Saved data entries:
"""

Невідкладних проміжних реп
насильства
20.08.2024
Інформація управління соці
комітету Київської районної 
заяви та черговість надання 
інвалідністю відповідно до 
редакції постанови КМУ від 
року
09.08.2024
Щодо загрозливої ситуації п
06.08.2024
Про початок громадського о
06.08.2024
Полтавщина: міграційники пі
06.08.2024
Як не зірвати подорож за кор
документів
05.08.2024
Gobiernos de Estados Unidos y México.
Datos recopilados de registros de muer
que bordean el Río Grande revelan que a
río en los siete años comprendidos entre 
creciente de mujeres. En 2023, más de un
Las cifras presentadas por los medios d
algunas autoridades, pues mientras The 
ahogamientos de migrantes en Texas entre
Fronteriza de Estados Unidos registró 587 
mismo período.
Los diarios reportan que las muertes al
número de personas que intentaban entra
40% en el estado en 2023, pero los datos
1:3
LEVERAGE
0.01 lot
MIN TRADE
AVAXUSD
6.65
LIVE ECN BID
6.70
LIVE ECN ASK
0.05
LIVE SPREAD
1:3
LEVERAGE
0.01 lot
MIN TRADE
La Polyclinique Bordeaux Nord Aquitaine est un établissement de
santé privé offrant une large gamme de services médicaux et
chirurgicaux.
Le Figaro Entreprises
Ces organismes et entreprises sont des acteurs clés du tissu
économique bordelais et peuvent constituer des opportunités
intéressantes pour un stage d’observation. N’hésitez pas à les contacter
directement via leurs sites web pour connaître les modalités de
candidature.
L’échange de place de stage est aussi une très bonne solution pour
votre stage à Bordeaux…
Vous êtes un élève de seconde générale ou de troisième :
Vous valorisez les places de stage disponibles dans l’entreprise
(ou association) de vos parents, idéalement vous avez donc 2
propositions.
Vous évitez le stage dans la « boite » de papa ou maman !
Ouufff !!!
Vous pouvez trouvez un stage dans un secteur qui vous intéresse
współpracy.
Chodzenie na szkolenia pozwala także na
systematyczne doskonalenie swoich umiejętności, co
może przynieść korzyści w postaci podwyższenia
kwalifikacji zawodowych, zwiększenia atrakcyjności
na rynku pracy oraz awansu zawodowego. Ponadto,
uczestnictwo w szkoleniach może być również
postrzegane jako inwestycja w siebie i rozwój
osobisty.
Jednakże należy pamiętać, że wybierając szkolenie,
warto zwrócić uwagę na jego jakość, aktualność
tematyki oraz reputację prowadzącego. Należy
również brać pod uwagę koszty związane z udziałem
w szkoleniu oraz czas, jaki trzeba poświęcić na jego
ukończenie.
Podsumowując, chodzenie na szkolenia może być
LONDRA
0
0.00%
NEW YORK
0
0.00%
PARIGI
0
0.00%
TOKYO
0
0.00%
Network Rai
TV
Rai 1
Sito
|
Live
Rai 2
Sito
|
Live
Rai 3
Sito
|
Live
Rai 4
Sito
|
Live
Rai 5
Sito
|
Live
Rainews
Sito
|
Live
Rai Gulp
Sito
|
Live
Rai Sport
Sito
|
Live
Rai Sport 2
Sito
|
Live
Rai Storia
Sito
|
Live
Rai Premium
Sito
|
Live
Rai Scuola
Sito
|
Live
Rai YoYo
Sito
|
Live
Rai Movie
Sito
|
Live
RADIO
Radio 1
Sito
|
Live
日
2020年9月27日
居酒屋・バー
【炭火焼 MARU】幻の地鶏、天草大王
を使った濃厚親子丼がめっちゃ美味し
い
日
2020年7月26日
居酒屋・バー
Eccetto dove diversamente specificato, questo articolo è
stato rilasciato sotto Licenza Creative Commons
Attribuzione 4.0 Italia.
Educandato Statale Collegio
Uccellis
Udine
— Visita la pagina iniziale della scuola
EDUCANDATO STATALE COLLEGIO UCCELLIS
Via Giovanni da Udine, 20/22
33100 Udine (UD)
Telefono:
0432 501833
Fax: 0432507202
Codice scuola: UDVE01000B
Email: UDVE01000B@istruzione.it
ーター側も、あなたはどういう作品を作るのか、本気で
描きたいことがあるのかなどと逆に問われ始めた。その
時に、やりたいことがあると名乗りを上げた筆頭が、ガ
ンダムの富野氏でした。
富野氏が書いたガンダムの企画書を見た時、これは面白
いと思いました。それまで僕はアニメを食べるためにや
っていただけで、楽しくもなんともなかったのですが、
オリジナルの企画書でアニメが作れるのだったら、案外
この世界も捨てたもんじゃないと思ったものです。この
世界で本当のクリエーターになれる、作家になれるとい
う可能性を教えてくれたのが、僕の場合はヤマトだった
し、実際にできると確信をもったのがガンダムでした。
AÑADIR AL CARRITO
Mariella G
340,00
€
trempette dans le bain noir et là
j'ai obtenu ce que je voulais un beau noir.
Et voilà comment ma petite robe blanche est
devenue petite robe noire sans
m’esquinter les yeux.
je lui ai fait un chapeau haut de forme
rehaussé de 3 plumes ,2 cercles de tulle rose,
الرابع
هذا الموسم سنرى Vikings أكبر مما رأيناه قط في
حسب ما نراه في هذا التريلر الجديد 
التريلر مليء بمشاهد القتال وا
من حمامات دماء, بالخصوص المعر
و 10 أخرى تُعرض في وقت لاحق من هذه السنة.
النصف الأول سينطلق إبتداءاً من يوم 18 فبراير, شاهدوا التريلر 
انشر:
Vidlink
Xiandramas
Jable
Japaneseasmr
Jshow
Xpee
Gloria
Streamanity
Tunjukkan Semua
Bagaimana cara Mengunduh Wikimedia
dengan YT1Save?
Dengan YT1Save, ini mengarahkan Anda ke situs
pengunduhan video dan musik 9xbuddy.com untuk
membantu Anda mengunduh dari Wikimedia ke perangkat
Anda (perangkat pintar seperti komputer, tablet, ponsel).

"""

▶ _Work to complete_:
Copy the lines above exactly, leaving every word as it is.

▶ _Output below_:
Невідкладних проміжних реп
насильства
20.08.2024
Інформація управління соці
комітету Київської районної 
заяви та черговість надання 
інвалідністю відповідно до 
редакції постанови КМУ від 
року
09.08.2024
Щодо загрозливої ситуації п
06.08.2024
Про початок громадського о
06.08.2024
Полтавщина: міграційники пі
06.08.2024
Як не зірвати подорож за кор
документів
05.08.2024
Gobiernos de Estados Unidos y México.
Datos recopilados de registros de muer
que bordean el Río Grande revelan que a
río en los siete años comprendidos entre 
creciente de mujeres. En 2023, más de un
Las cifras presentadas por los medios d
algunas autoridades, pues mientras The 
ahogamientos de migrantes en Texas entre
Fronteriza de Estados Unidos registró 587 
mismo período.
Los diarios reportan que las muertes al
número de personas que intentaban entra
40% en el estado en 2023, pero los datos
1:3
LEVERAGE
0.01 lot
MIN TRADE
AVAXUSD
6.65
LIVE ECN BID
6.70
LIVE ECN ASK
0.05
LIVE SPREAD
1:3
LEVERAGE
0.01 lot
MIN TRADE
La Polyclinique Bordeaux Nord Aquitaine est un établissement de
santé privé offrant une large gamme de services médicaux et
chirurgicaux.
Le Figaro Entreprises
Ces organismes et entreprises sont des acteurs clés du tissu
économique bordelais et peuvent constituer des opportunités
intéressantes pour un stage d’observation. N’hésitez pas à les contacter
directement via leurs sites web pour connaître les modalités de
candidature.
L’échange de place de stage est aussi une très bonne solution pour
votre stage à Bordeaux…
Vous êtes un élève de seconde générale ou de troisième :
Vous valorisez les places de stage disponibles dans l’entreprise
(ou association) de vos parents, idéalement vous avez donc 2
propositions.
Vous évitez le stage dans la « boite » de papa ou maman !
Ouufff !!!
Vous pouvez trouvez un stage dans un secteur qui vous intéresse
współpracy.
Chodzenie na szkolenia pozwala także na
systematyczne doskonalenie swoich umiejętności, co
może przynieść korzyści w postaci podwyższenia
kwalifikacji zawodowych, zwiększenia atrakcyjności
na rynku pracy oraz awansu zawodowego. Ponadto,
uczestnictwo w szkoleniach może być również
postrzegane jako inwestycja w siebie i rozwój
osobisty.
Jednakże należy pamiętać, że wybierając szkolenie,
warto zwrócić uwagę na jego jakość, aktualność
tematyki oraz reputację prowadzącego. Należy
również brać pod uwagę koszty związane z udziałem
w szkoleniu oraz czas, jaki trzeba poświęcić na jego
ukończenie.
Podsumowując, chodzenie na szkolenia może być
LONDRA
0
0.00%
NEW YORK
0
0.00%
PARIGI
0
0.00%
TOKYO
0
0.00%
Network Rai
TV
Rai 1
Sito
|
Live
Rai 2
Sito
|
Live
Rai 3
Sito
|
Live
Rai 4
Sito
|
Live
Rai 5
Sito
|
Live
Rainews
Sito
|
Live
Rai Gulp
Sito
|
Live
Rai Sport
Sito
|
Live
Rai Sport 2
Sito
|
Live
Rai Storia
Sito
|
Live
Rai Premium
Sito
|
Live
Rai Scuola
Sito
|
Live
Rai YoYo
Sito
|
Live
Rai Movie
Sito
|
Live
RADIO
Radio 1
Sito
|
Live
日
2020年9月27日
居酒屋・バー
【炭火焼 MARU】幻の地鶏、天草大王
を使った濃厚親子丼がめっちゃ美味し
い
日
2020年7月26日
居酒屋・バー
Eccetto dove diversamente specificato, questo articolo è
stato rilasciato sotto Licenza Creative Commons
Attribuzione 4.0 Italia.
Educandato Statale Collegio
Uccellis
Udine
— Visita la pagina iniziale della scuola
EDUCANDATO STATALE COLLEGIO UCCELLIS
Via Giovanni da Udine, 20/22
33100 Udine (UD)
Telefono:
0432 501833
Fax: 0432507202
Codice scuola: UDVE01000B
Email: UDVE01000B@istruzione.it
ーター側も、あなたはどういう作品を作るのか、本気で
描きたいことがあるのかなどと逆に問われ始めた。その
時に、やりたいことがあると名乗りを上げた筆頭が、ガ
ンダムの富野氏でした。
富野氏が書いたガンダムの企画書を見た時、これは面白
いと思いました。それまで僕はアニメを食べるためにや
っていただけで、楽しくもなんともなかったのですが、
オリジナルの企画書でアニメが作れるのだったら、案外
この世界も捨てたもんじゃないと思ったものです。この
世界で本当のクリエーターになれる、作家になれるとい
う可能性を教えてくれたのが、僕の場合はヤマトだった
し、実際にできると確信をもったのがガンダムでした。
AÑADIR AL CARRITO
Mariella G
340,00
€
trempette dans le bain noir et là
j'ai obtenu ce que je voulais un beau noir.
Et voilà comment ma petite robe blanche est
devenue petite robe noire sans
m’esquinter les yeux.
je lui ai fait un chapeau haut de forme
rehaussé de 3 plumes ,2 cercles de tulle rose,
الرابع
هذا الموسم سنرى Vikings أكبر مما رأيناه قط في
حسب ما نراه في هذا التريلر الجديد 
التريلر مليء بمشاهد القتال وا
من حمامات دماء, بالخصوص المعر
و 10 أخرى تُعرض في وقت لاحق من هذه السنة.
النصف الأول سينطلق إبتداءاً من يوم 18 فبراير, شاهدوا التريلر 
انشر:
Vidlink
Xiandramas
Jable
Japaneseasmr
Jshow
Xpee
Gloria
Streamanity
Tunjukkan Semua
Bagaimana cara Mengunduh Wikimedia
dengan YT1Save?
Dengan YT1Save, ini mengarahkan Anda ke situs
pengunduhan video dan musik 9xbuddy.com untuk
membantu Anda mengunduh dari Wikimedia ke perangkat
Anda (perangkat pintar seperti komputer, tablet, ponsel).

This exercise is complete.